Issue (i): whether dividend income of Rs. 3,12,500, already included and assessed in an earlier assessment year, could again be brought to tax in the assessment year 1960-61
Analysis: The same sum had already been disclosed by the assessee and assessed in the earlier year. The authorities had refused rectification and revision, and the earlier assessment had attained finality. The principle against double taxation does not permit the same income to be taxed twice in the hands of the same person.
Conclusion: The amount was not includible again in the assessment year 1960-61 and the finding was in favour of the assessee.
Issue (ii): whether dividend income of Rs. 3,12,500 was excluded from the assessee's income on the footing that, after transfer of the shares, there was an overriding charge in favour of Bharat Insurance Co.
Analysis: The share arrangement was an equitable mortgage that later culminated in an outright transfer in favour of Bharat Insurance Co. on 1 September 1957. After that transfer, the assessee had no beneficial right to the dividends.

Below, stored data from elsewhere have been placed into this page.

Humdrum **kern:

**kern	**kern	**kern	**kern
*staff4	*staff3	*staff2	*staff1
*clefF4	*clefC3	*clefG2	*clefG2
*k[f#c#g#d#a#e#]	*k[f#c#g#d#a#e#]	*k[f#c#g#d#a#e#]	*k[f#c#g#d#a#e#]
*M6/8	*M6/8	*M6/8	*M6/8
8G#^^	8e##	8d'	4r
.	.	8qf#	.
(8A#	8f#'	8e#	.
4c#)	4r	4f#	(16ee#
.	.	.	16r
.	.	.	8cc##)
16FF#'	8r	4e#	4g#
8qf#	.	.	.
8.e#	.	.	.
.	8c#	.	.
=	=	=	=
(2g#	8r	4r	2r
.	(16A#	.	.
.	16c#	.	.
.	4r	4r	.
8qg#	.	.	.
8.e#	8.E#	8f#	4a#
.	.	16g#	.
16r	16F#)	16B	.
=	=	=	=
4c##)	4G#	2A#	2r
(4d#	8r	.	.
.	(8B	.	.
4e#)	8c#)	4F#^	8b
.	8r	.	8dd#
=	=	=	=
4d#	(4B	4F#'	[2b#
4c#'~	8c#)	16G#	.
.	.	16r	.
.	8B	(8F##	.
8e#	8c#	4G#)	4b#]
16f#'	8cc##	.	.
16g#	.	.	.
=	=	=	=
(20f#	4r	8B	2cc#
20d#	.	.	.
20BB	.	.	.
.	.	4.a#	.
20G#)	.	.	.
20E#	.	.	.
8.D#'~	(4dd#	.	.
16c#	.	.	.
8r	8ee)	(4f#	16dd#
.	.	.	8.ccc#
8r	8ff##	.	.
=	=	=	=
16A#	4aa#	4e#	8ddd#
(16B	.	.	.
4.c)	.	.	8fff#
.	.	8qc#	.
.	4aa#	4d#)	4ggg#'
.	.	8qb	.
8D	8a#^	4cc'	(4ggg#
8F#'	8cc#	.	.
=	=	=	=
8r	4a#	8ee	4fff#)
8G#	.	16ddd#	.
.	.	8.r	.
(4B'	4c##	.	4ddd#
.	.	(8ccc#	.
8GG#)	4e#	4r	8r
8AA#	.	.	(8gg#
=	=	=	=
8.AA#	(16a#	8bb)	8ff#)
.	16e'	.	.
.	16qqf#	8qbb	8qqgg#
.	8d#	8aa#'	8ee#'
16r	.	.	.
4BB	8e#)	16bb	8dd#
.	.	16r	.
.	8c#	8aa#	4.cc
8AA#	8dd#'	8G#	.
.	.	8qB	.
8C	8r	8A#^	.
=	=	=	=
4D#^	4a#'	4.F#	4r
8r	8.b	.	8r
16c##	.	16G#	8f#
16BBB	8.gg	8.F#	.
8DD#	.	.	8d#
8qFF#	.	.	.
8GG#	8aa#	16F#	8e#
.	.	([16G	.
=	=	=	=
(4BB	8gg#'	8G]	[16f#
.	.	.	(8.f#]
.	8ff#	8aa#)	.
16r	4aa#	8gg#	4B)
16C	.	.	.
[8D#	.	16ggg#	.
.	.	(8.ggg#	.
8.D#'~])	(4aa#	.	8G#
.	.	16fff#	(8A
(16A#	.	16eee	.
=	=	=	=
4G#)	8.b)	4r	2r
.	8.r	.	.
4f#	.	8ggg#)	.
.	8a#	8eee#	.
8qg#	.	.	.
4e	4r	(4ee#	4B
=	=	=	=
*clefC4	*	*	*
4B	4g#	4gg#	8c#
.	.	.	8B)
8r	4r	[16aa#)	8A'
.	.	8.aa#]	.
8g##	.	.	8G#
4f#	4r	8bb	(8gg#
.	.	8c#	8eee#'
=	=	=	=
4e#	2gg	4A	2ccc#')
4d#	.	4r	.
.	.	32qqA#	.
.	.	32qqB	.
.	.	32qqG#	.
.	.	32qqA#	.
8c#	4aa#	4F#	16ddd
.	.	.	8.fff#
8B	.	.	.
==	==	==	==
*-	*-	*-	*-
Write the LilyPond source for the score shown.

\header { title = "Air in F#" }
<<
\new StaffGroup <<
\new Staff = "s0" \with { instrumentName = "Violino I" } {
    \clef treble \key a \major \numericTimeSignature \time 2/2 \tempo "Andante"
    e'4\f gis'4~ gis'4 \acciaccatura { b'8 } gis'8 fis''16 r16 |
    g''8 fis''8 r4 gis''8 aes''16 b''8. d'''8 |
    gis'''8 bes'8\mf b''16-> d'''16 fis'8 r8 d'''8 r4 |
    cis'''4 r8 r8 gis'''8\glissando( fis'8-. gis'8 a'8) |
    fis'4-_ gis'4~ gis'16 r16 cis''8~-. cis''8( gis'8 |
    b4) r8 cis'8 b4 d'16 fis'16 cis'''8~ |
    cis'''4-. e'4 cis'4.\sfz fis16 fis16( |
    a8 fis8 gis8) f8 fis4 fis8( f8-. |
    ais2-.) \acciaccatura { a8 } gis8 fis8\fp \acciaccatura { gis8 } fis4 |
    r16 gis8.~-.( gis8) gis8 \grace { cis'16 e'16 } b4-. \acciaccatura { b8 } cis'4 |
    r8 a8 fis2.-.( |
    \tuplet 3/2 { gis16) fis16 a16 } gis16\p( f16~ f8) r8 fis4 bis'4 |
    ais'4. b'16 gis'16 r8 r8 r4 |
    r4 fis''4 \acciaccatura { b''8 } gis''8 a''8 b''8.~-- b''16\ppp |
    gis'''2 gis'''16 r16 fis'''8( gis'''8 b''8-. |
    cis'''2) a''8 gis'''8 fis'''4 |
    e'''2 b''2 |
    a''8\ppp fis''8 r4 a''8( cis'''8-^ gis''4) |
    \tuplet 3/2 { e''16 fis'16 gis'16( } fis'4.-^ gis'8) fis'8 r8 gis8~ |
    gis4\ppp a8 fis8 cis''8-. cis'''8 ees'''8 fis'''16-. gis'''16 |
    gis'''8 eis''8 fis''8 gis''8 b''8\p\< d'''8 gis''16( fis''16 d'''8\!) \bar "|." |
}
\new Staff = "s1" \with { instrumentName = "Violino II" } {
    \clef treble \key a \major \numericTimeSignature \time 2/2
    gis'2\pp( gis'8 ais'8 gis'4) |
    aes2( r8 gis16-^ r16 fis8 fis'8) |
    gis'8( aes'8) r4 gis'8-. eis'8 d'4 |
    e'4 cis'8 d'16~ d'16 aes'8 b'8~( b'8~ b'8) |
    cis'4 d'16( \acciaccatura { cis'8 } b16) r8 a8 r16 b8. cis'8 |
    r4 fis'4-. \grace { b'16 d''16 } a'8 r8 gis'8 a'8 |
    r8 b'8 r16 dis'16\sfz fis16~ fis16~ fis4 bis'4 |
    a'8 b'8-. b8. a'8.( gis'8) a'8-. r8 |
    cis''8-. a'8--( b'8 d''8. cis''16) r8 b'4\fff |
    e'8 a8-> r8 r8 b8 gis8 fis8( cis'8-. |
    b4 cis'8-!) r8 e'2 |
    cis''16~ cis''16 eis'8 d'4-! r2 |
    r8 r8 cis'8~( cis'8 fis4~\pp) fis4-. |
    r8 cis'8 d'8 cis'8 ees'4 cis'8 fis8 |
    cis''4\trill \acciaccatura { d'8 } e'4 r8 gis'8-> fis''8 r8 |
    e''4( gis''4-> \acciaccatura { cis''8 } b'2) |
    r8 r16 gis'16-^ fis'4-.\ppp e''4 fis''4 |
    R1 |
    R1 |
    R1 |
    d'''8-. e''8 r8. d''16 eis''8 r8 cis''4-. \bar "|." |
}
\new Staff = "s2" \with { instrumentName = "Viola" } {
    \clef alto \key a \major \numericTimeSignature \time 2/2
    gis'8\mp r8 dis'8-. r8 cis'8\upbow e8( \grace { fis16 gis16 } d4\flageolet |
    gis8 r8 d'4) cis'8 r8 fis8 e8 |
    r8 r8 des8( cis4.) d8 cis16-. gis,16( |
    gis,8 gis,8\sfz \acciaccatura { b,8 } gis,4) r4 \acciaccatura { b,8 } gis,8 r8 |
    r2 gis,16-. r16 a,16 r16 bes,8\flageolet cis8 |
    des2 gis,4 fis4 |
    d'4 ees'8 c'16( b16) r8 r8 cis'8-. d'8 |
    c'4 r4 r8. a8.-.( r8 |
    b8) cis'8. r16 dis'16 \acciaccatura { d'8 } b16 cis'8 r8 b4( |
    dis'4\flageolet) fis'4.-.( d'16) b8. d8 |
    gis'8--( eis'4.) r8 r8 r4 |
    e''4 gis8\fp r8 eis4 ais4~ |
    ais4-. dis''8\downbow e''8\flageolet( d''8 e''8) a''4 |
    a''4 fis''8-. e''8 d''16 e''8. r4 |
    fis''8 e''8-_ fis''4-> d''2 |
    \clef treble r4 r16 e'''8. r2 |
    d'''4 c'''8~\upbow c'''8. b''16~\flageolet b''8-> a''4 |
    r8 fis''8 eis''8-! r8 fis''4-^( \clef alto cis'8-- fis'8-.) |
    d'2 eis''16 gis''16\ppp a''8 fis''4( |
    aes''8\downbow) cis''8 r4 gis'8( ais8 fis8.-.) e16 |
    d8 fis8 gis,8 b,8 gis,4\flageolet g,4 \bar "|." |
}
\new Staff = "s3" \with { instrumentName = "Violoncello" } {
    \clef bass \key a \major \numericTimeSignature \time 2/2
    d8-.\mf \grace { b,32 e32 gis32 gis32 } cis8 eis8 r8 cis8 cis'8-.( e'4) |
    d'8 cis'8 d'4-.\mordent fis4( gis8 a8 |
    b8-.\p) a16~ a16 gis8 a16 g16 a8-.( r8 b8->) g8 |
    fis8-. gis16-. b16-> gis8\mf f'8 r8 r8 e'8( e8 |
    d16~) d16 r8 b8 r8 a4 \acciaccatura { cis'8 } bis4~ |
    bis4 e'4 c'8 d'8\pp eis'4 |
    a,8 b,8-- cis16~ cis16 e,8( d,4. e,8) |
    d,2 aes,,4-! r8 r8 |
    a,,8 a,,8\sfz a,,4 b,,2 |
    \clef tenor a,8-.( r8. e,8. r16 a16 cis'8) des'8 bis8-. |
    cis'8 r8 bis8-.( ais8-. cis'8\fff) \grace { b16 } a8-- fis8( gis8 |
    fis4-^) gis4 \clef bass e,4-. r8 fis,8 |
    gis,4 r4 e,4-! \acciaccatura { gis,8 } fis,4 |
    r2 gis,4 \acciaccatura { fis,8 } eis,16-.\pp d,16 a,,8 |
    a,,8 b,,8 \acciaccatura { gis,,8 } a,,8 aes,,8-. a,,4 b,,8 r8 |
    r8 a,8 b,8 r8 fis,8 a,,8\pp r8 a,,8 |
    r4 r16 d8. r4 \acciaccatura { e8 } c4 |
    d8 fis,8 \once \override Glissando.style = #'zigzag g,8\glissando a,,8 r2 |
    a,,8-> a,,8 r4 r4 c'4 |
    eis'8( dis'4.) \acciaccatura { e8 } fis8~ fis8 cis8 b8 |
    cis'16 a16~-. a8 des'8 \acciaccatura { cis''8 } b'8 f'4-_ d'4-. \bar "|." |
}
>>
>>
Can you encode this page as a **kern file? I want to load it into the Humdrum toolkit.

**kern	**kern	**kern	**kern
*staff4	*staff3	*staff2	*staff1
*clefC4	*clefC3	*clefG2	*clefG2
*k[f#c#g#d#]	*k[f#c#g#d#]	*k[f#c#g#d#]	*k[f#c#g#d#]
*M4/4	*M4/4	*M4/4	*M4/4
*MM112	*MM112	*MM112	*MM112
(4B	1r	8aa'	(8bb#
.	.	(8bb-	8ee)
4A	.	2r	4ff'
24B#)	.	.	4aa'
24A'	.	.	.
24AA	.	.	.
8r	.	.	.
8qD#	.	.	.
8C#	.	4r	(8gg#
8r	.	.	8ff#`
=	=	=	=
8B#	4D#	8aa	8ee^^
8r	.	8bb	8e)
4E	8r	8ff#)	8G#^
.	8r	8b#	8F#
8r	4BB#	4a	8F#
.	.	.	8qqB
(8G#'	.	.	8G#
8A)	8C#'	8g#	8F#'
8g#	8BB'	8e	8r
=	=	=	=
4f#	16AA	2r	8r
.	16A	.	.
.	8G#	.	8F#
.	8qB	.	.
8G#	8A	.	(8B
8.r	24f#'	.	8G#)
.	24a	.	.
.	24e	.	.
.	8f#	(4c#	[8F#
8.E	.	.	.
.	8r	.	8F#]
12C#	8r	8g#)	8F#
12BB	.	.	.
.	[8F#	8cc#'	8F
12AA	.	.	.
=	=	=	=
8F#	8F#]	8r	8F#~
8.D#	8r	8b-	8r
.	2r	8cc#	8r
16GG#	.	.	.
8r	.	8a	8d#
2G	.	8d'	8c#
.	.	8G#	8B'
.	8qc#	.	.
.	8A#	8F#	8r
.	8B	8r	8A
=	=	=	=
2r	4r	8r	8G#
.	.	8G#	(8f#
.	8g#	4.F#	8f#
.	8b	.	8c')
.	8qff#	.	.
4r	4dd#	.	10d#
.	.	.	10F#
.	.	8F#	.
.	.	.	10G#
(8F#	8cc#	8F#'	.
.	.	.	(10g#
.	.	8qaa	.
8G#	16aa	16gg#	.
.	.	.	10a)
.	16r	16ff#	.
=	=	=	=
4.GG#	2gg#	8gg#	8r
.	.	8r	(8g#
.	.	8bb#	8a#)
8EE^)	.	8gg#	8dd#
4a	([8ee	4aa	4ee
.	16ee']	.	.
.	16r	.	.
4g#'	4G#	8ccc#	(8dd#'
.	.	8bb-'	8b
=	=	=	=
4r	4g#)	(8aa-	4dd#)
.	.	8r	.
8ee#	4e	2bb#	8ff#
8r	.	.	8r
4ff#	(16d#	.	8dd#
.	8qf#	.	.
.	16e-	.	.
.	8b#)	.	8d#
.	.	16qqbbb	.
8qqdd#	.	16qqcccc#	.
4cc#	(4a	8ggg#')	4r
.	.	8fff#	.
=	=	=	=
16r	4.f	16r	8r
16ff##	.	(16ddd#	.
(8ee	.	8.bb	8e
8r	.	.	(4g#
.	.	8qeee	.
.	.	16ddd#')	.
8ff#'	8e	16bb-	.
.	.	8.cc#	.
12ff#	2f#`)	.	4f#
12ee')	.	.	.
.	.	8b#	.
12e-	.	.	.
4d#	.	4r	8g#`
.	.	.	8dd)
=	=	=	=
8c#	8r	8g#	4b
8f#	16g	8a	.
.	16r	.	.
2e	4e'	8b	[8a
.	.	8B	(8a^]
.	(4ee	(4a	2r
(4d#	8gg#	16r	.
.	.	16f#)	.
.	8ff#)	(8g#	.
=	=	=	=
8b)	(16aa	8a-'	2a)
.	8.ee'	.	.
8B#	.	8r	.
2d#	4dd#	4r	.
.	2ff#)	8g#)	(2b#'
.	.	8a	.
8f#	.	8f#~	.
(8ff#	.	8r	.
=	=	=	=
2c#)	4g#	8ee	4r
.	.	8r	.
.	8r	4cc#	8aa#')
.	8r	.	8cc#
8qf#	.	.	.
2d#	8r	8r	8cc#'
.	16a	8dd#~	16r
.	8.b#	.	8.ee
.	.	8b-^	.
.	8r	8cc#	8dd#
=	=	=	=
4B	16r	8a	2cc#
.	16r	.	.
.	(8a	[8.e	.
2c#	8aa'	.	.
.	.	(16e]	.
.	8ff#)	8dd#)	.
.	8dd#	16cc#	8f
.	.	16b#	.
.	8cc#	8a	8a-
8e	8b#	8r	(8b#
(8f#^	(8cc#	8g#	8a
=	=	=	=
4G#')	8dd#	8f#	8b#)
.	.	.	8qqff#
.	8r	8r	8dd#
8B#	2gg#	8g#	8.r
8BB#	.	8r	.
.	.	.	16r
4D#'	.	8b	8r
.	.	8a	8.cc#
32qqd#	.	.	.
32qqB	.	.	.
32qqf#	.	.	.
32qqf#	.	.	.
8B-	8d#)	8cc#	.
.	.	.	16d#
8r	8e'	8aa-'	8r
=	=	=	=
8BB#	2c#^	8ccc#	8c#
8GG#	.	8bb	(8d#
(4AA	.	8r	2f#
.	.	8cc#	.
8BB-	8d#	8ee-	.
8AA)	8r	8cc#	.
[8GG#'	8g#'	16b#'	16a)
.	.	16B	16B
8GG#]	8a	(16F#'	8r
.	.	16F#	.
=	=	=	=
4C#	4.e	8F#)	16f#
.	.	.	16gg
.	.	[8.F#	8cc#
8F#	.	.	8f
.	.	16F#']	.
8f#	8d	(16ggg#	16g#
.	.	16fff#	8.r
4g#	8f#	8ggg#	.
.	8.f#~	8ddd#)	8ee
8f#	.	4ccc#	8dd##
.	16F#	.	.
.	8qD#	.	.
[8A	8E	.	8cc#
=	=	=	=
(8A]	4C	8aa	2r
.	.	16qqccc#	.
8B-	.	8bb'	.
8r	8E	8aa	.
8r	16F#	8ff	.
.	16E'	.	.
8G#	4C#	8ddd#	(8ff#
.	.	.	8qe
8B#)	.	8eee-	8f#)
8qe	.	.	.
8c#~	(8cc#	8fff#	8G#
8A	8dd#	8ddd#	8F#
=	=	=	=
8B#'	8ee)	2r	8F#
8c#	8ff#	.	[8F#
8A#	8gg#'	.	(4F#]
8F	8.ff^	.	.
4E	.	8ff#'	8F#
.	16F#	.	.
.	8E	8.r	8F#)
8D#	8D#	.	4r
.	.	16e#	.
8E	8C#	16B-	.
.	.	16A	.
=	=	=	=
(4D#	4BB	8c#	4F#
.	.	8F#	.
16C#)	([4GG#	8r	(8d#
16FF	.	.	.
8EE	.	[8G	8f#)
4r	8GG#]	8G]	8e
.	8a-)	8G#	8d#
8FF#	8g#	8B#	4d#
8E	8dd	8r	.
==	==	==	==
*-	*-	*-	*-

He received the amounts only as a conduit under a fiduciary obligation to pass them on to the transferee, so the dividends could not be treated as his income.
Conclusion: The dividend income was rightly excluded from the assessee's assessment and the finding was in favour of the assessee.
Final Conclusion: The reference was answered against the revenue, with the Tribunal's deletion of the dividend addition upheld on both grounds.
Ratio Decidendi: Income cannot be taxed twice in the hands of the same person once the earlier assessment has become final, and dividend arising after a completed transfer of shares belongs to the transferee where the transferor retains no beneficial interest and holds the money only under a fiduciary obligation.